What is your favorite size 1911? 

The 5" Government or the Commander size?


----------



## Arizona Desertman (10 mo ago)

Given the choice between only those two I'd probably go Commander.


----------



## LostinTexas (Oct 1, 2018)

Commander is 1/2 inch and a round short of the Government model. I like the Commander, but really needs to have an extra PEW in the mag. Does Chip McCormick still make that? Does Chip McCormick still exist?
It has been a while. The big downfall of the 1911 and .45 is magazine capacity. Seems there are some 10+ rounders out there, but I never handled one.


----------



## Shipwreck (Jan 26, 2006)

LostinTexas said:


> Commander is 1/2 inch and a round short of the Government model. I like the Commander, but really needs to have an extra PEW in the mag. Does Chip McCormick still make that? Does Chip McCormick still exist?
> It has been a while. The big downfall of the 1911 and .45 is magazine capacity. Seems there are some 10+ rounders out there, but I never handled one.

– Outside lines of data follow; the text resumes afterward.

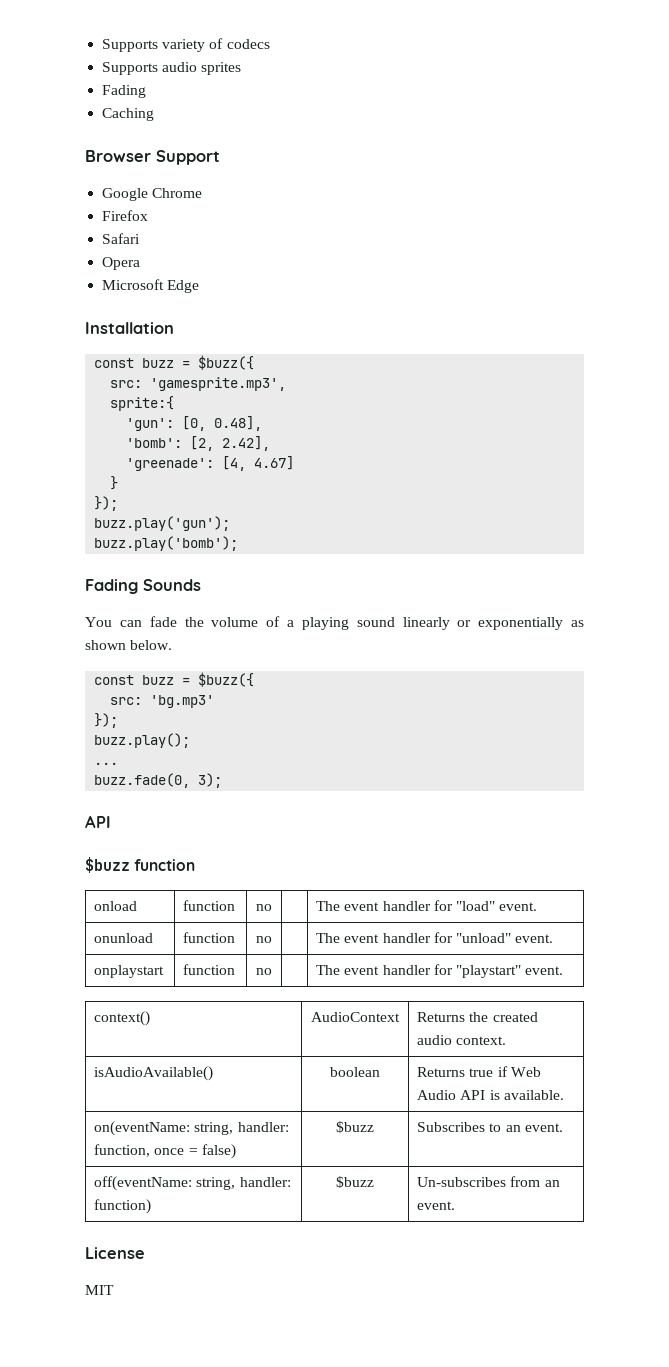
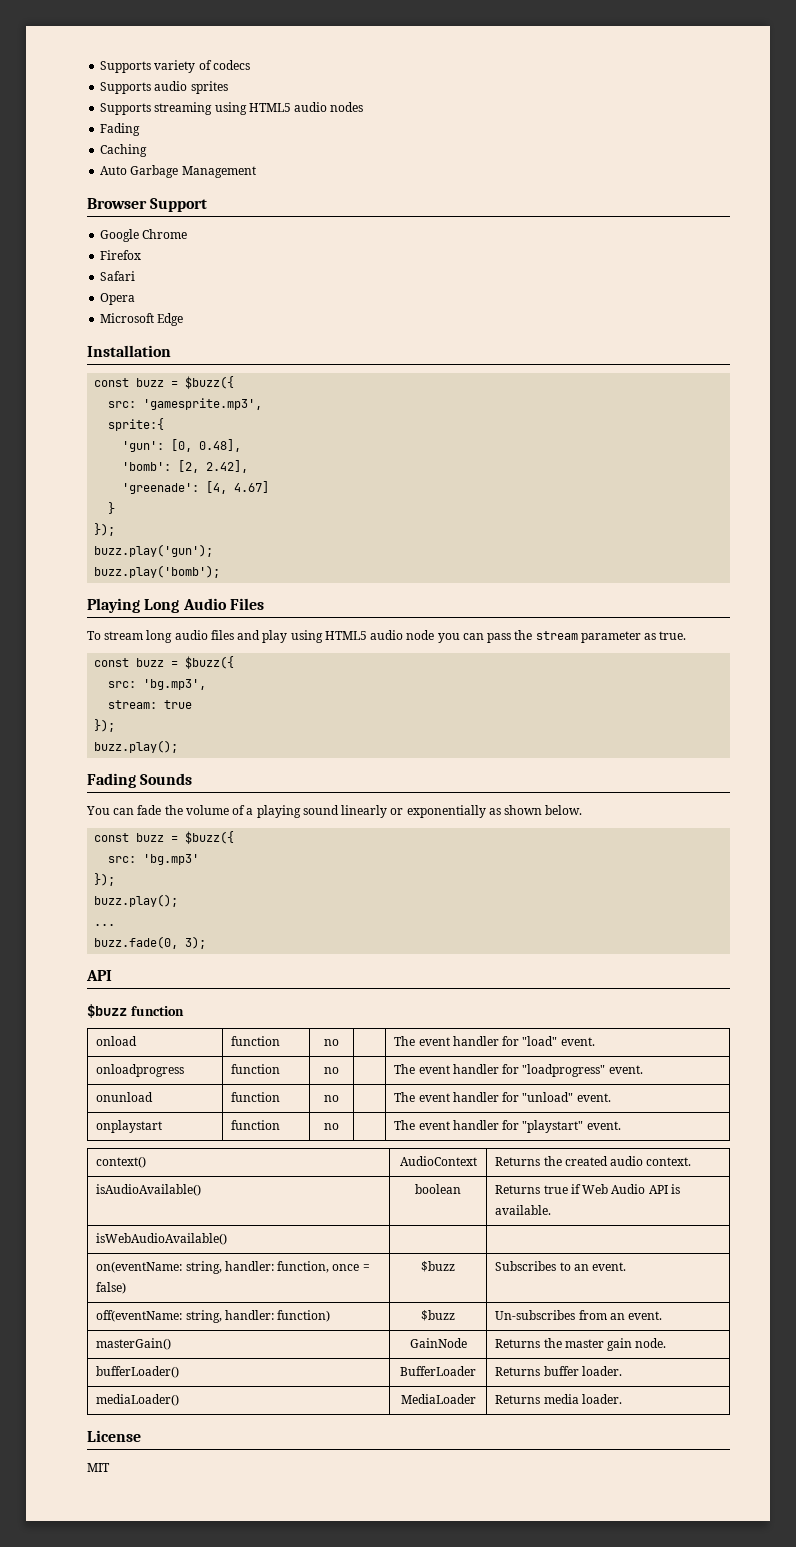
(242, 68) none -> [100,102,364,115] // Supports streaming using HTML5 audio nodes
(155, 114) none -> [100,165,256,178] // Auto Garbage Management
(239, 543) none -> [87,598,264,613] [87,630,687,643] [94,656,235,669] [108,679,207,690] [108,700,193,709] [94,719,116,732] [94,740,179,753] // Playing Long Audio Files // To stream long audio files and play using HTML5 audio node you can pass the stream parameter as true. // const buzz = $buzz({ // src: 'bg.mp3', // stream: true // }); // buzz.play();
(538, 906) none -> [96,1064,185,1077] [231,1064,281,1074] [324,1067,339,1074] [394,1064,643,1077] // onloadprogress | function | no | | The event handler for "loadprogress" event.
(564, 1095) none -> [96,1233,228,1245] // isWebAudioAvailable() | |
(456, 1205) none -> [96,1338,172,1350] [409,1338,467,1348] [495,1338,667,1351] [96,1366,180,1378] [400,1366,476,1376] [495,1366,622,1376] [96,1394,180,1406] [400,1394,476,1404] [495,1394,622,1404] // masterGain() | GainNode | Returns the master gain node. // bufferLoader() | BufferLoader | Returns buffer loader. // mediaLoader() | MediaLoader | Returns media loader.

I think they still make mags for the 1911. I had issues with his Powermags several years ago, and they didn'tw ant to replace the mag. They just wanted to give me a spring. I still had issues with the follower getting stuck down in the mag, so I gave up and started buying other brands...

As for me - I like the govt size best. I have owned around twelve 1911s over the years. All but one was govt sized. The smaller commander size has extra punch on the felt recoil. I didn't like it as much.


----------



## LostinTexas (Oct 1, 2018)

Shipwreck said:


> I think they still make mags for the 1911. I had issues with his Powermags several years ago, and they didn'tw ant to replace the mag. They just wanted to give me a spring. I still had issues with the follower getting stuck down in the mag, so I gave up and started buying other brands...
> 
> As for me - I like the govt size best. I have owned around twelve 1911s over the years. All but one was govt sized. The smaller commander size has extra punch on the felt recoil. I didn't like it as much.


LOL, try an Officers Model with 185 +P. That has a punch. I always had good luck with their mags, but as we often see, things take a turn for what ever reason.
In a former life, I bet my life on a .gov issue 1911. Not a single complaint with it. There sure was a lot of groaning when the Brass decided 9MM was a wonder round and the pistol they decided we needed to fire it from. Hated them and the round. Got our hands on a lot of M9's and were much happier, but they were still 9MM.


----------



## Stealth .45 (3 mo ago)

I'm a huge fan of Quality 1911s. The Commander size has always been my favorite.


----------